┌──

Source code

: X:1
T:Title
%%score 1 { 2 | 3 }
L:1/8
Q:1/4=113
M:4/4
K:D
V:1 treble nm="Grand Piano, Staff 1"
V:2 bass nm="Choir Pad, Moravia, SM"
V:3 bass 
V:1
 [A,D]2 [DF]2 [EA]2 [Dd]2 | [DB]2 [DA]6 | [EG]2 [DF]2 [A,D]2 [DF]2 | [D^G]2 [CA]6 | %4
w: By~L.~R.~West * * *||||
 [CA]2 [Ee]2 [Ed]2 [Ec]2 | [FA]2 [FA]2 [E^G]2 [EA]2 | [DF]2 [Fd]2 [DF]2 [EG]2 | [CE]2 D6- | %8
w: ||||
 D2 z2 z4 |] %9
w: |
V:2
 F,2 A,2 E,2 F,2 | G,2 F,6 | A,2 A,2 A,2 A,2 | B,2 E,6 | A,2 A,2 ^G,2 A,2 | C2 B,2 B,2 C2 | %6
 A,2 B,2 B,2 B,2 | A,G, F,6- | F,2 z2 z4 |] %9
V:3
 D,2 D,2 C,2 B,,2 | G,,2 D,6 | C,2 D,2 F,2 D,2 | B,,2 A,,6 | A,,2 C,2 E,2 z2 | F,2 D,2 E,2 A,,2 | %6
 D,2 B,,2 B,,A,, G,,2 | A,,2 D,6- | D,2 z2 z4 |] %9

└──

ASSIGNMENT → Tell how many lines in the data include the string "bass". Reply with the number and no other text.

SOLUTION → 2